§ EXTRACTED ENTRIES:

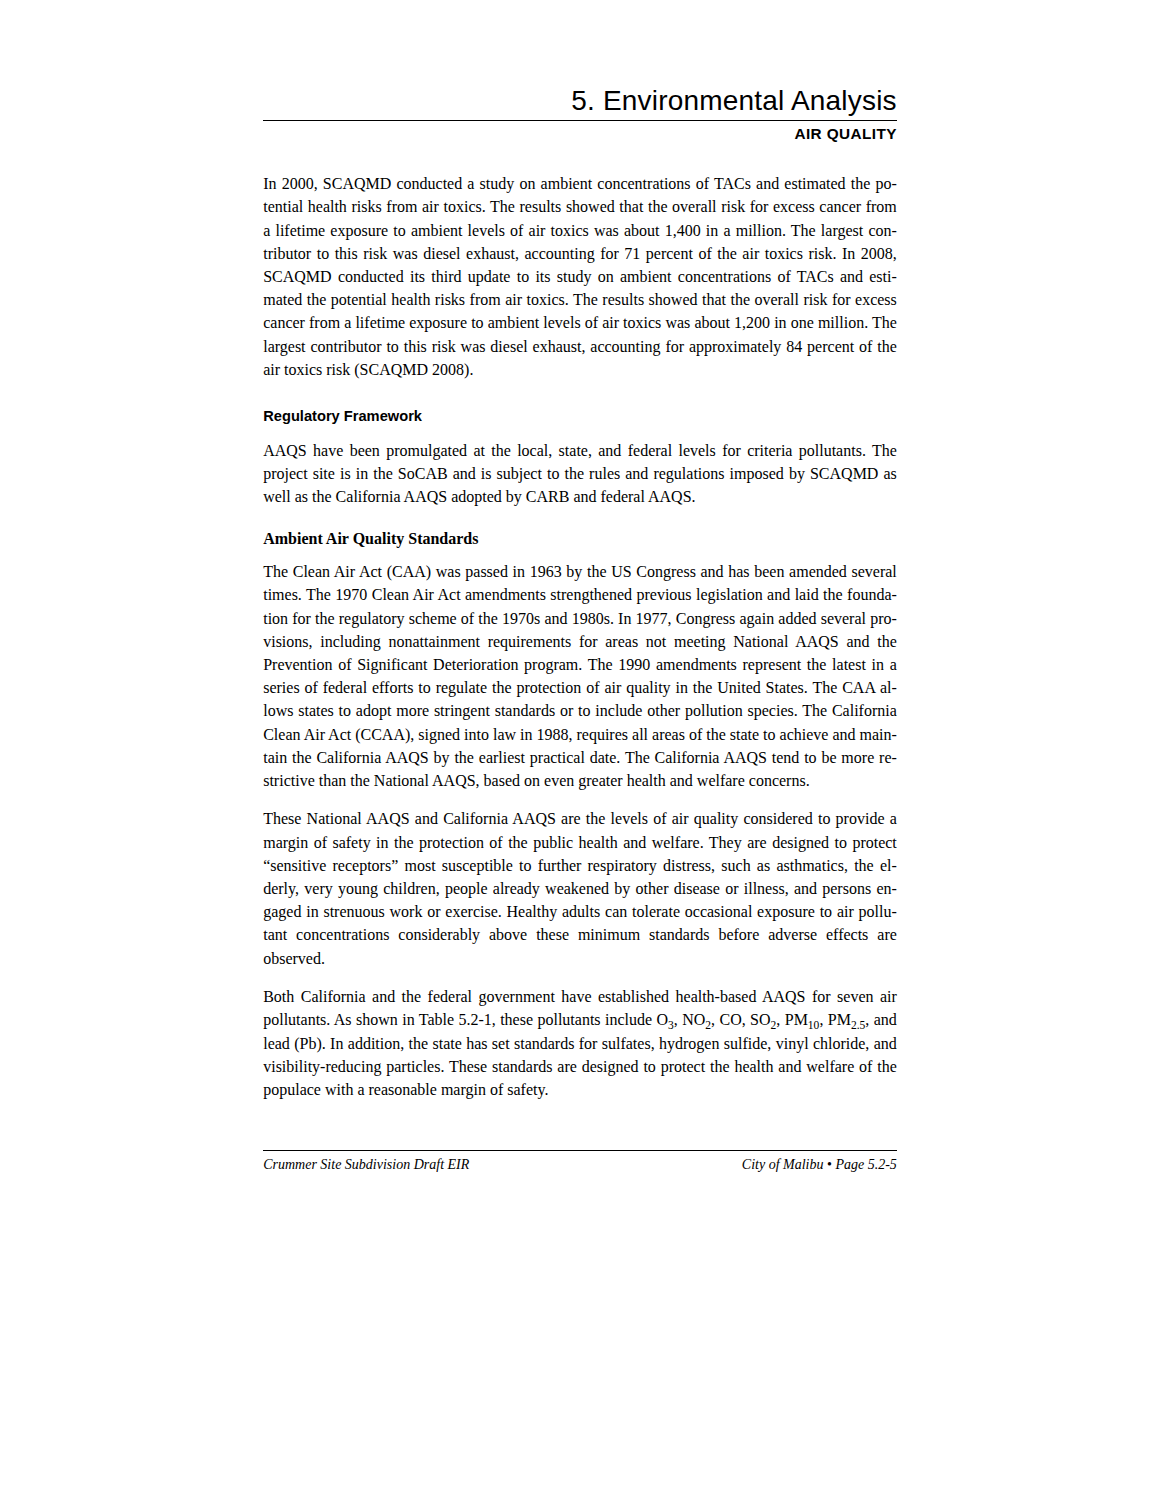5. Environmental Analysis
AIR QUALITY
In 2000, SCAQMD conducted a study on ambient concentrations of TACs and estimated the potential health risks from air toxics. The results showed that the overall risk for excess cancer from a lifetime exposure to ambient levels of air toxics was about 1,400 in a million. The largest contributor to this risk was diesel exhaust, accounting for 71 percent of the air toxics risk. In 2008, SCAQMD conducted its third update to its study on ambient concentrations of TACs and estimated the potential health risks from air toxics. The results showed that the overall risk for excess cancer from a lifetime exposure to ambient levels of air toxics was about 1,200 in one million. The largest contributor to this risk was diesel exhaust, accounting for approximately 84 percent of the air toxics risk (SCAQMD 2008).
Regulatory Framework
AAQS have been promulgated at the local, state, and federal levels for criteria pollutants. The project site is in the SoCAB and is subject to the rules and regulations imposed by SCAQMD as well as the California AAQS adopted by CARB and federal AAQS.
Ambient Air Quality Standards
The Clean Air Act (CAA) was passed in 1963 by the US Congress and has been amended several times. The 1970 Clean Air Act amendments strengthened previous legislation and laid the foundation for the regulatory scheme of the 1970s and 1980s. In 1977, Congress again added several provisions, including nonattainment requirements for areas not meeting National AAQS and the Prevention of Significant Deterioration program. The 1990 amendments represent the latest in a series of federal efforts to regulate the protection of air quality in the United States. The CAA allows states to adopt more stringent standards or to include other pollution species. The California Clean Air Act (CCAA), signed into law in 1988, requires all areas of the state to achieve and maintain the California AAQS by the earliest practical date. The California AAQS tend to be more restrictive than the National AAQS, based on even greater health and welfare concerns.
These National AAQS and California AAQS are the levels of air quality considered to provide a margin of safety in the protection of the public health and welfare. They are designed to protect “sensitive receptors” most susceptible to further respiratory distress, such as asthmatics, the elderly, very young children, people already weakened by other disease or illness, and persons engaged in strenuous work or exercise. Healthy adults can tolerate occasional exposure to air pollutant concentrations considerably above these minimum standards before adverse effects are observed.
Both California and the federal government have established health-based AAQS for seven air pollutants. As shown in Table 5.2-1, these pollutants include O3, NO2, CO, SO2, PM10, PM2.5, and lead (Pb). In addition, the state has set standards for sulfates, hydrogen sulfide, vinyl chloride, and visibility-reducing particles. These standards are designed to protect the health and welfare of the populace with a reasonable margin of safety.
Crummer Site Subdivision Draft EIR
City of Malibu • Page 5.2-5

§ TRY IT:
Produce an exact repeat of the lines from the one containing "Crummer Site Subdivision Draft EIR" through the last line of the data, and nothing more.

§ TASK OUTPUT:
Crummer Site Subdivision Draft EIR
City of Malibu • Page 5.2-5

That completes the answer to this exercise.